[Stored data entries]
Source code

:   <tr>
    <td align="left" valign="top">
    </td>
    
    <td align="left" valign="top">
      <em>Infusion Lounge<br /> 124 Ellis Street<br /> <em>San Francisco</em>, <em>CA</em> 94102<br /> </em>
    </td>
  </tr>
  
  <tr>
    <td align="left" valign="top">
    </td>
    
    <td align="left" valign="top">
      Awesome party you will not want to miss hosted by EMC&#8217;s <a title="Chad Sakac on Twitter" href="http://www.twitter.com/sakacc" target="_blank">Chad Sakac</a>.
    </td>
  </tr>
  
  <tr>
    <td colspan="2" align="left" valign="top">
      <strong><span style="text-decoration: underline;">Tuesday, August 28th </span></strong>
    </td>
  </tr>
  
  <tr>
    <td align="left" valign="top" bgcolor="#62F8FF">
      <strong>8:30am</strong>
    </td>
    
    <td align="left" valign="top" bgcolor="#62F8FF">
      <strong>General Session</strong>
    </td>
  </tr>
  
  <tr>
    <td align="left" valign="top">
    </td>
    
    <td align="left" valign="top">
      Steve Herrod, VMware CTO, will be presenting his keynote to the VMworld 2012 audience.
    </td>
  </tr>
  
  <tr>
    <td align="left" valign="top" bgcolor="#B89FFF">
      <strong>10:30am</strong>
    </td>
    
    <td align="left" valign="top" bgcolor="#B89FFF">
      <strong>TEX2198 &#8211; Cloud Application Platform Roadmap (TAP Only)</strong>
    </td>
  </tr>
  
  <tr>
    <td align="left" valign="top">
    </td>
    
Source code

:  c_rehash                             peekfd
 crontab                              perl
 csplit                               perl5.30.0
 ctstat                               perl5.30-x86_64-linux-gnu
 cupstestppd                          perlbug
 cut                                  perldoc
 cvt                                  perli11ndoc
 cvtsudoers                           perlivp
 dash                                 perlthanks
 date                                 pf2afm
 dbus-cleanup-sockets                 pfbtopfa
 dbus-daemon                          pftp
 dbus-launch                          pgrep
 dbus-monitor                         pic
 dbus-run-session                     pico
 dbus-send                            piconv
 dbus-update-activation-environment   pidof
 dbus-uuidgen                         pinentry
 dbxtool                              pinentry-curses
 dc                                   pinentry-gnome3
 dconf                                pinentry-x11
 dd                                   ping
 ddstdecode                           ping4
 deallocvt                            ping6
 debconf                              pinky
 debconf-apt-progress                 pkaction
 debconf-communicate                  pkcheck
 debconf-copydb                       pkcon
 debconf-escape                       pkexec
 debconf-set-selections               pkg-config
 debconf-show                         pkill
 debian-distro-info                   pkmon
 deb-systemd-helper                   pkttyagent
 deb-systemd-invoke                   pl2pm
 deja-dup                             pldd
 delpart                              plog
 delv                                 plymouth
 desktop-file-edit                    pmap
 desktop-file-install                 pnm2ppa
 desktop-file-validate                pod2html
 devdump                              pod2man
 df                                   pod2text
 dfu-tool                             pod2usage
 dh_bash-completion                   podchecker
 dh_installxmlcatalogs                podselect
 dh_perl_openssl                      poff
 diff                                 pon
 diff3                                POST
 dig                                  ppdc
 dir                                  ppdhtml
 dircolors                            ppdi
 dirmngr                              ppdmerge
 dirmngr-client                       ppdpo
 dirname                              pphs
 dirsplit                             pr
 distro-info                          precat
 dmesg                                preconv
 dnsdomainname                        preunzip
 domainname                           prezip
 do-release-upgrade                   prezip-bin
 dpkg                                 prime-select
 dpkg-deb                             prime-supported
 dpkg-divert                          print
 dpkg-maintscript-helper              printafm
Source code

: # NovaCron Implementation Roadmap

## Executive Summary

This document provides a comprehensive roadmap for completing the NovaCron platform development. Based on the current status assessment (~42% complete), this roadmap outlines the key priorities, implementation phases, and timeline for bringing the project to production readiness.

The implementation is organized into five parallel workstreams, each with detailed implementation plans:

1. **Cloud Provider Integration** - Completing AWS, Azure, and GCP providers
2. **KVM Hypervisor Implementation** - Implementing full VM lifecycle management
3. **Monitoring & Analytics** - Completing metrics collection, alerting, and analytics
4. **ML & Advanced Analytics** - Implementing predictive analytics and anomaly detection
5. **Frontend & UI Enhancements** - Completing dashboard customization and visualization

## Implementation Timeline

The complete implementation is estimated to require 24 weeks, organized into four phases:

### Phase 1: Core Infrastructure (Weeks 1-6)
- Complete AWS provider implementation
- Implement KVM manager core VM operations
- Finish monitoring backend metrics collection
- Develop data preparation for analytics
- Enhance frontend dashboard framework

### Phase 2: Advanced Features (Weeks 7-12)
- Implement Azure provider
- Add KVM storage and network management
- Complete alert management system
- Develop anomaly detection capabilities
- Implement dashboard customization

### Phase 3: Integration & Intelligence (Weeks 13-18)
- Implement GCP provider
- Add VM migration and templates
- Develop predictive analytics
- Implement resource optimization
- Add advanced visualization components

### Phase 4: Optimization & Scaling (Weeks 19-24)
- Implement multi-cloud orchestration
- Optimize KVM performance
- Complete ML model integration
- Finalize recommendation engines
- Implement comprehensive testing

▶ [Work to be completed] Every line that contains the string "dashboard" should be copied from the records.

▶ [Exercise solution]
5. **Frontend & UI Enhancements** - Completing dashboard customization and visualization
- Enhance frontend dashboard framework
- Implement dashboard customization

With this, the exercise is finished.